ジョブズが遺したのは、完成された青写真ではない。彼が遺したのは、絶え間ない問いかけだ。「これは本当に最良なのか?」「もっと良い方法はないのか?」「ユーザーは本当に喜ぶのか?」この問いかけを続ける限り、Appleはジョブズの精神を継承している。逆に、過去の栄光に満足し、安全な道だけを歩むなら、そのとき初めて、Appleは彼を裏切ったことになる。
現在のAppleは完璧ではない。かつてのような破壊的革新は失われたかもしれない。しかし企業として、そして社会的存在として、より成熟し、より責任を持つようになった。これを堕落と見るか進化と見るかは、見る者の価値観による。

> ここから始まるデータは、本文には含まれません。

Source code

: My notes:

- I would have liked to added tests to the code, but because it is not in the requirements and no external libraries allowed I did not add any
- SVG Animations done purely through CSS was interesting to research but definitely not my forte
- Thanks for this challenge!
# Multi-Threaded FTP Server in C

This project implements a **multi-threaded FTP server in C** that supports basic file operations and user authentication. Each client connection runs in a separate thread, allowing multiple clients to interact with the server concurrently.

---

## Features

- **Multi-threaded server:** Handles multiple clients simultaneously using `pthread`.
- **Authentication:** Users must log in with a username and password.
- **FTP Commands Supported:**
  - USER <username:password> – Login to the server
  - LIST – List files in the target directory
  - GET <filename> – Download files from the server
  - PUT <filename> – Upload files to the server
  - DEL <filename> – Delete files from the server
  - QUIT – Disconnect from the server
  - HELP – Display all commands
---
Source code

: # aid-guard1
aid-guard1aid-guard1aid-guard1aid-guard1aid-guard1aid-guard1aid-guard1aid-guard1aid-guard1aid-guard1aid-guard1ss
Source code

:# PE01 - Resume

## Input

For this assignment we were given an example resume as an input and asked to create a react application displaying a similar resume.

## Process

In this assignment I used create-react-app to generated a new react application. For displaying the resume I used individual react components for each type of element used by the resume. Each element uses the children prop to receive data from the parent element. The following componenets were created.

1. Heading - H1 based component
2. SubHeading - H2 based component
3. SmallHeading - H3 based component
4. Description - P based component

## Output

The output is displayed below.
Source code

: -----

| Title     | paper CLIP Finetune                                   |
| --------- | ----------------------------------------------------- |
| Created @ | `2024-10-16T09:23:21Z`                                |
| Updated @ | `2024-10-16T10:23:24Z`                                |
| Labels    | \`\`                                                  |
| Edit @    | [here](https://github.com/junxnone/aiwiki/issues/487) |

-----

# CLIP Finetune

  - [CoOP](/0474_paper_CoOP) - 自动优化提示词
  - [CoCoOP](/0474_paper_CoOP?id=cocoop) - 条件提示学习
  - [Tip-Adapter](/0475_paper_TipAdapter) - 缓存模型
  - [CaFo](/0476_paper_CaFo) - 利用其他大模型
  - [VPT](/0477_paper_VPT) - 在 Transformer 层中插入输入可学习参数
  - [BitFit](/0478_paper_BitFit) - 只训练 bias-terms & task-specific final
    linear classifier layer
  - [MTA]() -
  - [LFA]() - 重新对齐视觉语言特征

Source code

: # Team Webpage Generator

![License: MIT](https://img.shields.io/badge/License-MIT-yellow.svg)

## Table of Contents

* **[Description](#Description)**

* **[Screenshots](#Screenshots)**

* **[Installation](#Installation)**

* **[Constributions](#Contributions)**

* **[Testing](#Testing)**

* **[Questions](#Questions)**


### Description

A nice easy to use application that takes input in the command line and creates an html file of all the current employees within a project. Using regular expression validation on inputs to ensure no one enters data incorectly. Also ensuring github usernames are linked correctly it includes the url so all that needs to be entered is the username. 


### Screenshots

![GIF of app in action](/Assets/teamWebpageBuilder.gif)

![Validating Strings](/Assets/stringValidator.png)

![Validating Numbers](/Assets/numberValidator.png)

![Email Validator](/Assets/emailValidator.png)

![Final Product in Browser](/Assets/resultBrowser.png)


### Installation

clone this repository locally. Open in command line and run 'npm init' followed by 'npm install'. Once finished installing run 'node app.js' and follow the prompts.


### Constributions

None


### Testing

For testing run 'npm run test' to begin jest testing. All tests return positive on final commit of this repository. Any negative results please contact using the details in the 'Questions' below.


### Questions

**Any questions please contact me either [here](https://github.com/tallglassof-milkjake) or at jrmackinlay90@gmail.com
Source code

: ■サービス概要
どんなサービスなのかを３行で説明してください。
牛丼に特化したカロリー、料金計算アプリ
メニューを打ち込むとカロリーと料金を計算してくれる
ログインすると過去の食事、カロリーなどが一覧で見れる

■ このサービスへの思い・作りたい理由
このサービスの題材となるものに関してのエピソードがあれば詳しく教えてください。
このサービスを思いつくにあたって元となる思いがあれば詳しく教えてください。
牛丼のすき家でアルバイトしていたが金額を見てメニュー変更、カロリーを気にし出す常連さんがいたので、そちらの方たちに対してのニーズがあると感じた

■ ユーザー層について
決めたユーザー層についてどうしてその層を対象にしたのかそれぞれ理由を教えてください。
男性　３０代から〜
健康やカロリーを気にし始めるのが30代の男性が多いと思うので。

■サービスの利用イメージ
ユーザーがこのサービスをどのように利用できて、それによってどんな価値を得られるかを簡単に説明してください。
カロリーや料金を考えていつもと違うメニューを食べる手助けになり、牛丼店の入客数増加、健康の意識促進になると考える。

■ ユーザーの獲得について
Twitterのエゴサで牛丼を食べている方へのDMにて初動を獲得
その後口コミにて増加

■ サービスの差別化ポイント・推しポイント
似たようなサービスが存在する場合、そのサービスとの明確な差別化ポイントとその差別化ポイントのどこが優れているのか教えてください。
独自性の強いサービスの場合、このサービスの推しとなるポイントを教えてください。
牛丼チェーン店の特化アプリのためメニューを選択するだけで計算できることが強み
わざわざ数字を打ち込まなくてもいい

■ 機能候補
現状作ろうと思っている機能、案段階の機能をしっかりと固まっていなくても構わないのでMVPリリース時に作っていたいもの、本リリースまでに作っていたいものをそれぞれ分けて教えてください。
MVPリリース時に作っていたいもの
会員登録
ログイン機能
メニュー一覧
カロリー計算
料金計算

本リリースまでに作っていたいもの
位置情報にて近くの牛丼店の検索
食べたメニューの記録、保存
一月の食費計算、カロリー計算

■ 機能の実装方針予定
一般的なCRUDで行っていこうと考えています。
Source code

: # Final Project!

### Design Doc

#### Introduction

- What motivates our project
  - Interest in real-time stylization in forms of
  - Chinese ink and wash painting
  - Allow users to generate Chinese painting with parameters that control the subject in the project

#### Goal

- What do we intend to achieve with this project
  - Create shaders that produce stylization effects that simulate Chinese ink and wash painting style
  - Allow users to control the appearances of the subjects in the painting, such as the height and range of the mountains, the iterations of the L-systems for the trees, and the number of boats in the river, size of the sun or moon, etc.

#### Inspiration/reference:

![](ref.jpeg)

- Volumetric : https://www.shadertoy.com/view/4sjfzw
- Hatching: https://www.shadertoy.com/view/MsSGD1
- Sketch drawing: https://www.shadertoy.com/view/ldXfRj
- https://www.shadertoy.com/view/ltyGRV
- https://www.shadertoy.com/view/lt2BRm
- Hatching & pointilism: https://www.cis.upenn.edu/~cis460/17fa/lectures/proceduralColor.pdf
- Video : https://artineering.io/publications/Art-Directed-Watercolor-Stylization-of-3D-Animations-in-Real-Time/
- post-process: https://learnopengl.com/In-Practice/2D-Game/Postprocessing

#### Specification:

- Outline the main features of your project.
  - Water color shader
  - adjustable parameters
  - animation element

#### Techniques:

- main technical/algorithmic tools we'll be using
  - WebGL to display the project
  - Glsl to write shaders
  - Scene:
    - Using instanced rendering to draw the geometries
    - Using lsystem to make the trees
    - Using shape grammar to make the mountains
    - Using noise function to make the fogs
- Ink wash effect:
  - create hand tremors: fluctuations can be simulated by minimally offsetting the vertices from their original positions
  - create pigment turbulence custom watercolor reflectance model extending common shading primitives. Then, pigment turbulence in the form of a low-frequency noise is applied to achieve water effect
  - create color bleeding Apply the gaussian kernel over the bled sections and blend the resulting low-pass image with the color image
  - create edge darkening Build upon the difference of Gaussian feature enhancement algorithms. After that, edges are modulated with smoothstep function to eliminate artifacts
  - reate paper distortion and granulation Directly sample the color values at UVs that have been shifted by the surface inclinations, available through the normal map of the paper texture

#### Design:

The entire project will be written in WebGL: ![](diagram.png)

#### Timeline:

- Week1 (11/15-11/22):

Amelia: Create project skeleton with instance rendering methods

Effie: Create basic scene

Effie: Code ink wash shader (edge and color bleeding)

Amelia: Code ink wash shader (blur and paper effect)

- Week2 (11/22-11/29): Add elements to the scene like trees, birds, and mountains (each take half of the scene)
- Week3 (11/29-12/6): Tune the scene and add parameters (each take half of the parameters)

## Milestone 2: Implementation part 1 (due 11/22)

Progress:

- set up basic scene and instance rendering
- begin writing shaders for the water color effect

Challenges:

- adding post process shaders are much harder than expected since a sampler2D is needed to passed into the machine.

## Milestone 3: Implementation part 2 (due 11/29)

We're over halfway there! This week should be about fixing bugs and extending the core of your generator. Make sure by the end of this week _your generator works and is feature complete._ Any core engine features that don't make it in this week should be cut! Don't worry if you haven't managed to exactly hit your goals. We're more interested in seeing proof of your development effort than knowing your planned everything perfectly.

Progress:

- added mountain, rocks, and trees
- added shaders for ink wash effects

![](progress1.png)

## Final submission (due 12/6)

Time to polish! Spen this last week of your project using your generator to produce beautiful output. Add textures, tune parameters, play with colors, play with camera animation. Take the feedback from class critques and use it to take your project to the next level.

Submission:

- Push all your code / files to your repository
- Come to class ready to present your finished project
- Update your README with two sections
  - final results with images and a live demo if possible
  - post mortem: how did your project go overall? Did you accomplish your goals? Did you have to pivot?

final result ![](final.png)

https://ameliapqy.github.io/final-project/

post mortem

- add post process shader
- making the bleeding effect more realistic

ジョブズ自身、決して完璧な人物ではなかった。彼の天才性と破壊性は、同じコインの裏表だった。彼がいなくなったことで、Appleはある種の暴力性を失ったが、同時にある種の安定性を得た。これは損失であり、同時に獲得でもある。
真の遺産とは、過去を保存することではなく、未来を創造し続けることだ。ジョブズの亡霊は、Appleを糾弾するためにではなく、Appleを鼓舞するために存在すべきだ。「お前たちはまだ十分にクレイジーか?」という問いかけとして。その問いに対する答えは、次の10年でAppleが何を生み出すかによって示されるだろう。
スティーブ・ジョブズの最大の贈り物は、製品でもビジョンでもなかった。それは「現状に満足しない」という永遠の不満足だった。その炎がAppleの中で燃え続ける限り、彼の夢は生き続けている。たとえその炎の形が、彼が生前に見たものとは違っていたとしても。